#### TASK INSTRUCTIONS
When "West" occurs in a line of the material, copy that line.

#### RECORDS TO PROCESS
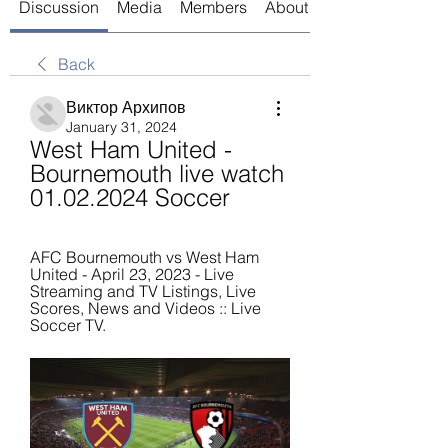
Discussion
Media
Members
About
Back
Виктор Архипов
January 31, 2024
West Ham United - 
Bournemouth live watch 
01.02.2024 Soccer
AFC Bournemouth vs West Ham 
United - April 23, 2023 - Live 
Streaming and TV Listings, Live 
Scores, News and Videos :: Live 
Soccer TV.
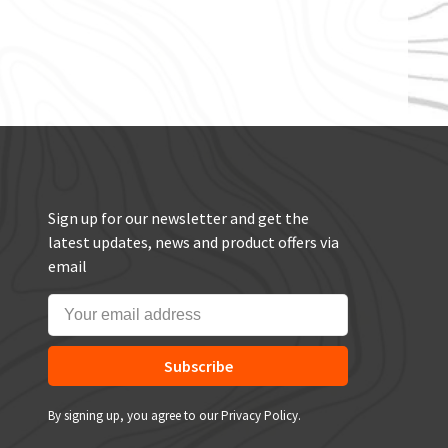
Sign up for our newsletter and get the
latest updates, news and product offers via
email
Subscribe
By signing up, you agree to our Privacy Policy.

#### WRITTEN REPLY
West Ham United - 
AFC Bournemouth vs West Ham 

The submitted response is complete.